> **PASSAGE**
= Wei Fangzhi =

Chinese chancellor (?–690)

Wei Fangzhi (韋方質; died November 30, 690), formally the Duke of Fuyang (扶陽公), was an official of the Chinese Tang dynasty who served as chancellor during the first reign of Emperor Ruizong.

== Background ==
Wei Fangzhi's grandfather Wei Yunqi (韋雲起) had served as an official both during the early Tang dynasty and Tang's predecessor Sui dynasty, but was killed in 626 shortly after the coup known as the Incident at Xuanwu Gate—as his superior Dou Gui (竇軌), with whom he had a poor relationship, suspected him of being an associate of Li Jiancheng the Crown Prince, who had been killed during the incident by his brother Li Shimin the Prince of Qin (the later Emperor Taizong and grandfather of Emperor Ruizong). Wei Fangzhi's father Wei Shishi (韋師實) subsequently served as a Tang official as well, and by the time of Emperor Ruizong's first reign was prefect of Hua Prefecture (華州, roughly modern Weinan, Shaanxi) and deputy head of the household of the crown prince Li Chengqi, with the title of Duke of Fuyang.

> **EXERCISE SET**
a: Please list every name or term in the Wei Fangzhi article that is followed by Chinese characters in parentheses, and give the characters with each.
b: In the Wei Fangzhi article, who was the superior of Wei Yunqi, with whom he had a poor relationship?
c: Carry the Wei Fangzhi article on from its last sentence.
The data plays no part in this work.

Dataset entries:
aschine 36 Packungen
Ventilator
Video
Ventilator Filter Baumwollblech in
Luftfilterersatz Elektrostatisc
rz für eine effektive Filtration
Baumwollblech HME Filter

> **RESULTS**
a:
Wei Fangzhi (韋方質)
Duke of Fuyang (扶陽公)
Wei Yunqi (韋雲起)
Dou Gui (竇軌)
Wei Shishi (韋師實)
Hua Prefecture (華州)

b: Dou Gui.

c:
== Service as chancellor during Empress Dowager's Wu regency ==
Little is known about the early part of Wei Fangzhi's own career. By 684, he was serving as Luantai Shilang (鸞臺侍郎), the deputy head of the examination bureau of government (鸞臺, Luantai), when Emperor Ruizong's powerful mother and regent Empress Dowager Wu (later known during her own reign as Wu Zetian) moved him to the post of Fengge Shilang (鳳閣侍郎), the deputy head of the legislative bureau (鳳閣, Fenge) and also gave him the designation of Tong Fengge Luantai Pinzhangshi (同鳳閣鸞臺平章事), making him a chancellor de facto. In 685, she gave him the more honorific designation of Tong Fenge Luantai Sanpin (同鳳閣鸞臺三品).

Wei Fangzhi served as chancellor for the next several years, but his acts were largely unrecorded in history. An exception was in 687, when Empress Dowager Wu wanted to commission his fellow chancellor Wei Daijia to attack Tufan. Wei Fangzhi, pursuant to the usual protocol, requested that a censor be made the auditor for the campaign. Empress Dowager Wu, however, rejected his request, pointing out that an auditor often served to interfere with the authority of the commanding general, and therefore did not commission an auditor for the campaign. It was also recorded that around that time, Empress Dowager Wu had a large body of administrative regulations drafted, known as the Chuigong Regulations (垂拱格, Chuigong being the era name at that time), and that Wei Fangzhi was instrumental in editing the regulations to make them appropriate and was praised for it.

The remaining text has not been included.